══ Supplied entries

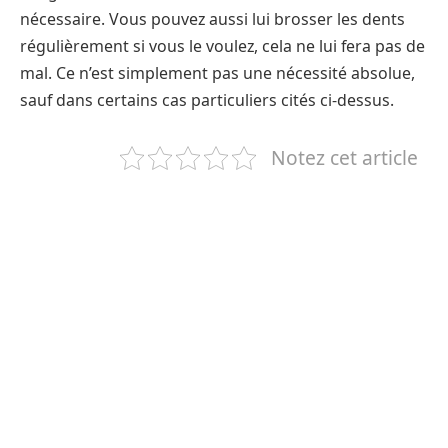
nécessaire. Vous pouvez aussi lui brosser les dents
régulièrement si vous le voulez, cela ne lui fera pas de
mal. Ce n’est simplement pas une nécessité absolue,
sauf dans certains cas particuliers cités ci-dessus.
Notez cet article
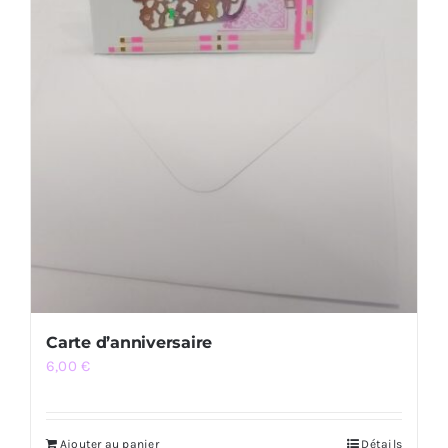
Carte d’anniversaire
6,00
€
Ajouter au panier
Détails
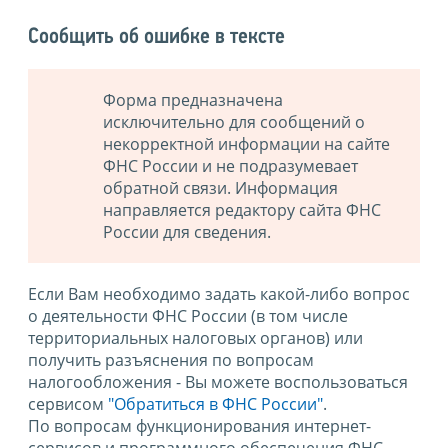
Сообщить об ошибке в тексте
Форма предназначена
исключительно для сообщений о
некорректной информации на сайте
ФНС России и не подразумевает
обратной связи. Информация
направляется редактору сайта ФНС
России для сведения.
Если Вам необходимо задать какой-либо вопрос
о деятельности ФНС России (в том числе
территориальных налоговых органов) или
получить разъяснения по вопросам
налогообложения - Вы можете воспользоваться
сервисом
"Обратиться в ФНС России"
.
По вопросам функционирования интернет-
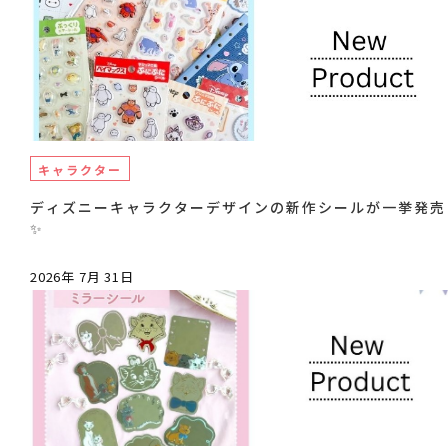
キャラクター
ディズニーキャラクターデザインの新作シールが一挙発売
✨
2026年 7月 31日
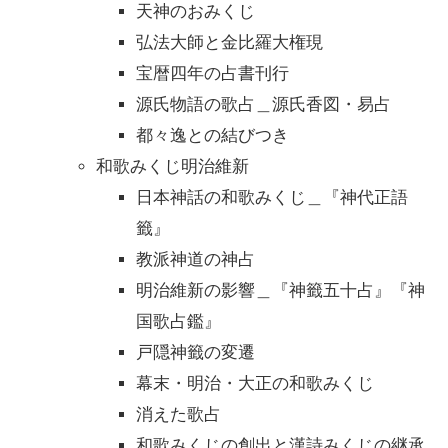
天神のおみくじ
弘法大師と金比羅大権現
宝暦四年の占書刊行
源氏物語の歌占＿源氏香図・易占
都々逸との結びつき
和歌みくじ明治維新
日本神話の和歌みくじ＿『神代正語
籤』
教派神道の神占
明治維新の影響＿『神籤五十占』『神
国歌占鑑』
戸隠神籤の変遷
幕末・明治・大正の和歌みくじ
消えた歌占
和歌みくじの創出と漢詩みくじの継承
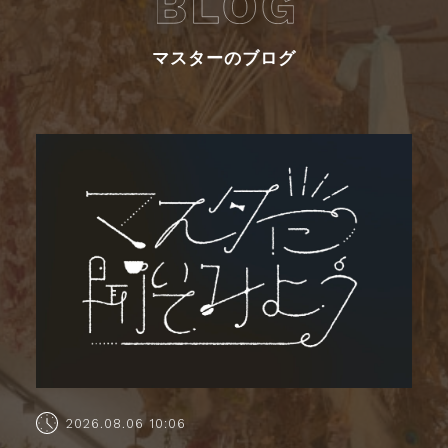
マスターのブログ
2026.08.06 10:06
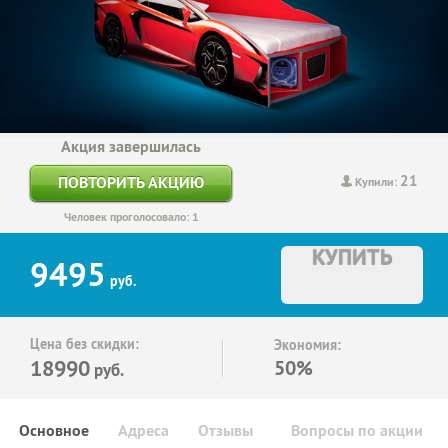
Акция завершилась
21
ПОВТОРИТЬ АКЦИЮ
Купили:
Человек проголосовало: 1
КУПИТЬ
9495
руб.
Цена без скидки:
Экономия:
18990
50%
руб.
Основное
Адреса
Отзывы
Вопросы по акции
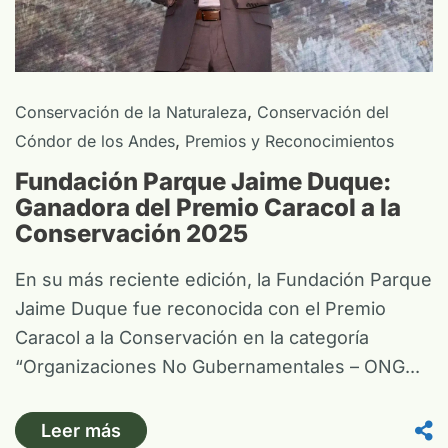
,
Conservación de la Naturaleza
Conservación del
,
Cóndor de los Andes
Premios y Reconocimientos
Fundación Parque Jaime Duque:
Ganadora del Premio Caracol a la
Conservación 2025
En su más reciente edición, la Fundación Parque
Jaime Duque fue reconocida con el Premio
Caracol a la Conservación en la categoría
“Organizaciones No Gubernamentales – ONG...
Leer más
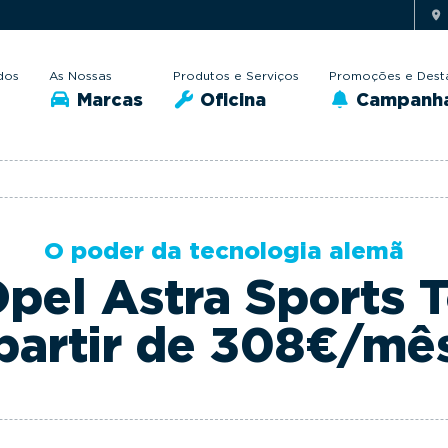
dos
As Nossas
Produtos e Serviços
Promoções e Dest
Marcas
Oficina
Campanh
O poder da tecnologia alemã
pel Astra Sports T
partir de 308€/mê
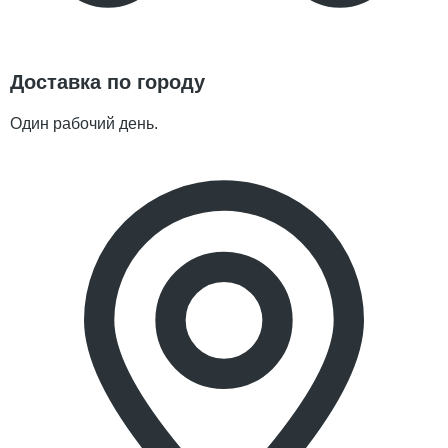
Доставка по городу
Один рабочий день.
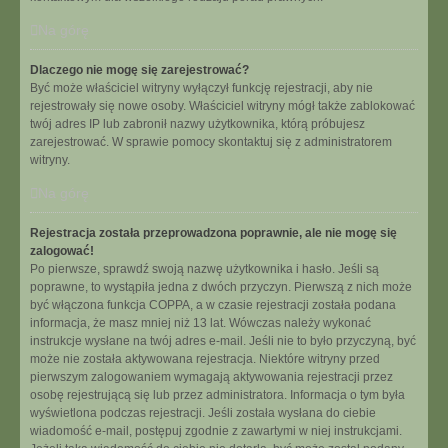
Na górę
Dlaczego nie mogę się zarejestrować?
Być może właściciel witryny wyłączył funkcję rejestracji, aby nie
rejestrowały się nowe osoby. Właściciel witryny mógł także zablokować
twój adres IP lub zabronił nazwy użytkownika, którą próbujesz
zarejestrować. W sprawie pomocy skontaktuj się z administratorem
witryny.
Na górę
Rejestracja została przeprowadzona poprawnie, ale nie mogę się
zalogować!
Po pierwsze, sprawdź swoją nazwę użytkownika i hasło. Jeśli są
poprawne, to wystąpiła jedna z dwóch przyczyn. Pierwszą z nich może
być włączona funkcja COPPA, a w czasie rejestracji została podana
informacja, że masz mniej niż 13 lat. Wówczas należy wykonać
instrukcje wysłane na twój adres e-mail. Jeśli nie to było przyczyną, być
może nie została aktywowana rejestracja. Niektóre witryny przed
pierwszym zalogowaniem wymagają aktywowania rejestracji przez
osobę rejestrującą się lub przez administratora. Informacja o tym była
wyświetlona podczas rejestracji. Jeśli została wysłana do ciebie
wiadomość e-mail, postępuj zgodnie z zawartymi w niej instrukcjami.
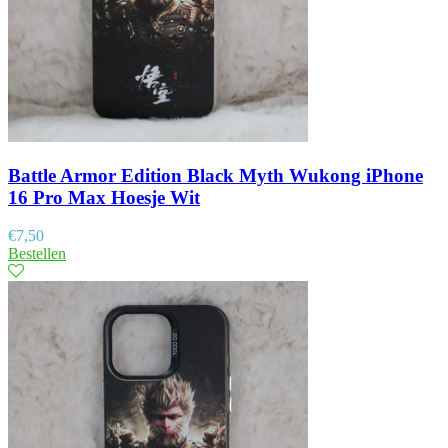
Battle Armor Edition Black Myth Wukong iPhone
16 Pro Max Hoesje Wit
€
7,50
Bestellen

════

— Activity —
Transcribe the text of all the records line for line, without any change, and leave the pictures out of your answer.

— Result for this task —
nécessaire. Vous pouvez aussi lui brosser les dents
régulièrement si vous le voulez, cela ne lui fera pas de
mal. Ce n’est simplement pas une nécessité absolue,
sauf dans certains cas particuliers cités ci-dessus.
Notez cet article
Carte d’anniversaire
6,00
€
Ajouter au panier
Détails
Сообщить об ошибке в тексте
Форма предназначена
исключительно для сообщений о
некорректной информации на сайте
ФНС России и не подразумевает
обратной связи. Информация
направляется редактору сайта ФНС
России для сведения.
Если Вам необходимо задать какой-либо вопрос
о деятельности ФНС России (в том числе
территориальных налоговых органов) или
получить разъяснения по вопросам
налогообложения - Вы можете воспользоваться
сервисом
"Обратиться в ФНС России"
.
По вопросам функционирования интернет-
キャラクター
ディズニーキャラクターデザインの新作シールが一挙発売
✨
2026年 7月 31日
天神のおみくじ
弘法大師と金比羅大権現
宝暦四年の占書刊行
源氏物語の歌占＿源氏香図・易占
都々逸との結びつき
和歌みくじ明治維新
日本神話の和歌みくじ＿『神代正語
籤』
教派神道の神占
明治維新の影響＿『神籤五十占』『神
国歌占鑑』
戸隠神籤の変遷
幕末・明治・大正の和歌みくじ
消えた歌占
和歌みくじの創出と漢詩みくじの継承
マスターのブログ
2026.08.06 10:06
Акция завершилась
21
ПОВТОРИТЬ АКЦИЮ
Купили:
Человек проголосовало: 1
КУПИТЬ
9495
руб.
Цена без скидки:
Экономия:
18990
50%
руб.
Основное
Адреса
Отзывы
Вопросы по акции
,
Conservación de la Naturaleza
Conservación del
,
Cóndor de los Andes
Premios y Reconocimientos
Fundación Parque Jaime Duque:
Ganadora del Premio Caracol a la
Conservación 2025
En su más reciente edición, la Fundación Parque
Jaime Duque fue reconocida con el Premio
Caracol a la Conservación en la categoría
“Organizaciones No Gubernamentales – ONG...
Leer más
dos
As Nossas
Produtos e Serviços
Promoções e Dest
Marcas
Oficina
Campanh
O poder da tecnologia alemã
pel Astra Sports T
partir de 308€/mê
Доставка по городу
Один рабочий день.
Na górę
Dlaczego nie mogę się zarejestrować?
Być może właściciel witryny wyłączył funkcję rejestracji, aby nie
rejestrowały się nowe osoby. Właściciel witryny mógł także zablokować
twój adres IP lub zabronił nazwy użytkownika, którą próbujesz
zarejestrować. W sprawie pomocy skontaktuj się z administratorem
witryny.
Na górę
Rejestracja została przeprowadzona poprawnie, ale nie mogę się
zalogować!
Po pierwsze, sprawdź swoją nazwę użytkownika i hasło. Jeśli są
poprawne, to wystąpiła jedna z dwóch przyczyn. Pierwszą z nich może
być włączona funkcja COPPA, a w czasie rejestracji została podana
informacja, że masz mniej niż 13 lat. Wówczas należy wykonać
instrukcje wysłane na twój adres e-mail. Jeśli nie to było przyczyną, być
może nie została aktywowana rejestracja. Niektóre witryny przed
pierwszym zalogowaniem wymagają aktywowania rejestracji przez
osobę rejestrującą się lub przez administratora. Informacja o tym była
wyświetlona podczas rejestracji. Jeśli została wysłana do ciebie
wiadomość e-mail, postępuj zgodnie z zawartymi w niej instrukcjami.
Battle Armor Edition Black Myth Wukong iPhone
16 Pro Max Hoesje Wit
€
7,50
Bestellen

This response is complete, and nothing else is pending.